A team at Salesforce has released a paper demonstrating the benefits of online iterative Reinforcement Learning with Human Feedback (RLHF) for improving large language models (LLMs). The study shows that online RLHF methods, such as online iterative Direct Policy Optimization (DPO), significantly outperform traditional offline methods. Implementation Steps: Train or select a Reward Model to rate responses. Choose a Supervised Fine-Tuned (SFT) LLM as the “Policy” and gather a set of training inputs (e.g., 60k prompts) divided into iterations (e.g., 3 sets of 20k). Use the Policy to generate multiple samples for each prompt. Rate these samples and create preference pairs of the best and worst responses. Apply DPO to train the Policy on these preference pairs. Repeat the process, using the previously trained DPO LLM in subsequent iterations.

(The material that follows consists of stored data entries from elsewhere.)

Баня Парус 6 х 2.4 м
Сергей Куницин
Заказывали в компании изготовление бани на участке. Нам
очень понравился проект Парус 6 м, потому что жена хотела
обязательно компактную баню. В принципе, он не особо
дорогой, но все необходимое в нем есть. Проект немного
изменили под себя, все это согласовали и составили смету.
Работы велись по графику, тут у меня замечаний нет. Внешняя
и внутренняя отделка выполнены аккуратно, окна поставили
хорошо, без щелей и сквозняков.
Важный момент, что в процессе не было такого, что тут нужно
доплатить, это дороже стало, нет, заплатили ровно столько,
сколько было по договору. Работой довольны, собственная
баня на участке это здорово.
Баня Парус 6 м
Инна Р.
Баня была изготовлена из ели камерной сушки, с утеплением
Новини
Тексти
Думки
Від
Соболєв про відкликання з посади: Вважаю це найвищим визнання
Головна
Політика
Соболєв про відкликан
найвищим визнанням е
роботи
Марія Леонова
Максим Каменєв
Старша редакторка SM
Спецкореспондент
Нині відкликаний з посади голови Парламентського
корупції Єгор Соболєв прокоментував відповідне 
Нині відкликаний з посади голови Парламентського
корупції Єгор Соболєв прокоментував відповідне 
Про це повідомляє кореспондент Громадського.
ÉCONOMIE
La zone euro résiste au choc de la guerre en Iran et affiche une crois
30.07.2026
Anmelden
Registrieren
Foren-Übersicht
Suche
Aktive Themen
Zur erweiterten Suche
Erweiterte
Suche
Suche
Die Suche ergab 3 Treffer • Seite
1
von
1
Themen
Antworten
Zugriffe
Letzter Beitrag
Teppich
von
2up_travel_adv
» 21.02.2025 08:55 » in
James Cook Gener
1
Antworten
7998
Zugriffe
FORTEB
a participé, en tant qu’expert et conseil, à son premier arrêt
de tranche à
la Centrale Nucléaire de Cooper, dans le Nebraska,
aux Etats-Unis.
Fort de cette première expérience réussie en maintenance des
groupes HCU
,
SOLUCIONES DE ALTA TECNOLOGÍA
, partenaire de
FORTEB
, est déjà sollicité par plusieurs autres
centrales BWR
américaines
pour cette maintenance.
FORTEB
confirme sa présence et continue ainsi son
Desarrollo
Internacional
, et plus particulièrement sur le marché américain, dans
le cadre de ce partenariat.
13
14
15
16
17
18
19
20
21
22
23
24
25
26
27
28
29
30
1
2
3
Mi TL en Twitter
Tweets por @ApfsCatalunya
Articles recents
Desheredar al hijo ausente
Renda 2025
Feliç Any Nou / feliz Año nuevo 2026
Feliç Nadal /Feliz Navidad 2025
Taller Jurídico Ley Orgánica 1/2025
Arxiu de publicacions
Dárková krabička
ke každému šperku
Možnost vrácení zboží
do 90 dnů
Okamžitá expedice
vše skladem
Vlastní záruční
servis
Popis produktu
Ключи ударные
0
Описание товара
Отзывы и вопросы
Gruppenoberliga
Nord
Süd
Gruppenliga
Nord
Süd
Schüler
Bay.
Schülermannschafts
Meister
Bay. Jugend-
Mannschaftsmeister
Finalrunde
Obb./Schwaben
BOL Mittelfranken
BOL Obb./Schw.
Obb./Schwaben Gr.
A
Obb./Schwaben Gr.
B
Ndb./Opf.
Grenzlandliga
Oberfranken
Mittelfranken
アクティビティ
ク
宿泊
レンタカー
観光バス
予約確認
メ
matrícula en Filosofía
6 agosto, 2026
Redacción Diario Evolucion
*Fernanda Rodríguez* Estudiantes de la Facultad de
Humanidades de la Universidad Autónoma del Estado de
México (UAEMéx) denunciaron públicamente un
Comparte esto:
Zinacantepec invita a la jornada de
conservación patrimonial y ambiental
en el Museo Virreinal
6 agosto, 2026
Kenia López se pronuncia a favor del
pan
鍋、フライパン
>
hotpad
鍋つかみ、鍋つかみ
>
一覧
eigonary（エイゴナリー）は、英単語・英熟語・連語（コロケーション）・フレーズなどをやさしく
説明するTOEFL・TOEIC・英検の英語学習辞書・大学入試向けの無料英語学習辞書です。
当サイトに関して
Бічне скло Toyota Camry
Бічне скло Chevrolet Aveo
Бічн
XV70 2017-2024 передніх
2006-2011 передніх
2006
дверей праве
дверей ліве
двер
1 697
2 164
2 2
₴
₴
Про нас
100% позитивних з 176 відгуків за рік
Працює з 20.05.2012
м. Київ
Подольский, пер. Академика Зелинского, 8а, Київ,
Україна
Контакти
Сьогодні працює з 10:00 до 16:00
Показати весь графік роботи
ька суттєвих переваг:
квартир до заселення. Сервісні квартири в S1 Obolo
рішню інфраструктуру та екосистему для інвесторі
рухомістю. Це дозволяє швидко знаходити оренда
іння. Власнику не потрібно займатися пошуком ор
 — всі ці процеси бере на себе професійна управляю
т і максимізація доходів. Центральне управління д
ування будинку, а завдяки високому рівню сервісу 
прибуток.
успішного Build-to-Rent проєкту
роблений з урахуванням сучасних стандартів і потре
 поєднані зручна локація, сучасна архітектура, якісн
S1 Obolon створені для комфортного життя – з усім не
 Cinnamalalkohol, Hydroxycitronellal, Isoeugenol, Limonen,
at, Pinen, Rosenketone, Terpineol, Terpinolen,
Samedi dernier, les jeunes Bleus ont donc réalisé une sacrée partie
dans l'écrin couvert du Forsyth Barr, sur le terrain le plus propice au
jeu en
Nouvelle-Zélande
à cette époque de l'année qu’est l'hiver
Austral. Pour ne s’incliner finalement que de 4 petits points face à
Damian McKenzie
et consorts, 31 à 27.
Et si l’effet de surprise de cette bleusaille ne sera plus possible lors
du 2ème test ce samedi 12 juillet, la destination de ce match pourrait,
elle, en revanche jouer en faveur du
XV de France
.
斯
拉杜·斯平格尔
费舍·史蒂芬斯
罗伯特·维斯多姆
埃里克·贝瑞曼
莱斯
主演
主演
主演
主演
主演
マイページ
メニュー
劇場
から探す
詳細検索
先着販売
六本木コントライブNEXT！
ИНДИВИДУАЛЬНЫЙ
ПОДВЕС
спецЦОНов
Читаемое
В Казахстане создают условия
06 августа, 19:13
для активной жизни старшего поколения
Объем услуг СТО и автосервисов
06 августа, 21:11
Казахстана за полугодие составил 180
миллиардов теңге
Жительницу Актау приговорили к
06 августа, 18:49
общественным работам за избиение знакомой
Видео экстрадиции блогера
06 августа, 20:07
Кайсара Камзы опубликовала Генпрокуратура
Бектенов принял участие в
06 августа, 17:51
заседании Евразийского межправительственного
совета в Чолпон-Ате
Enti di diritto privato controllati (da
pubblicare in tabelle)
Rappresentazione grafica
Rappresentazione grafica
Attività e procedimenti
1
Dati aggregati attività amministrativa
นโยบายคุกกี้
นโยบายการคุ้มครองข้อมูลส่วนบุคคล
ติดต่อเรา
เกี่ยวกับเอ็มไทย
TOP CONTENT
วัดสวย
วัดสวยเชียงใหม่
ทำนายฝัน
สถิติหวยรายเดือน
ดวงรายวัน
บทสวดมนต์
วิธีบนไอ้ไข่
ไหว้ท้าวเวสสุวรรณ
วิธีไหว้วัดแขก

Key Insights: An iteration size of 20k prompts with 8 responses per prompt was used. Diverse prompts and filtering low-quality data are crucial for effectiveness. Iterative DPO outperformed offline DPO on 7 out of 9 benchmarks. Iterative DPO Llama 3 8b surpassed Meta Llama 3 8B Instruct on MT Bench and Chat-Arena-Hard. Including a length penalty in the reward calculation reduced length bias. The code, models, dataset, and training details are open-source. This paper provides a reproducible recipe for online iterative RLHF, offering a significant advancement in the fine-tuning and performance of LLMs.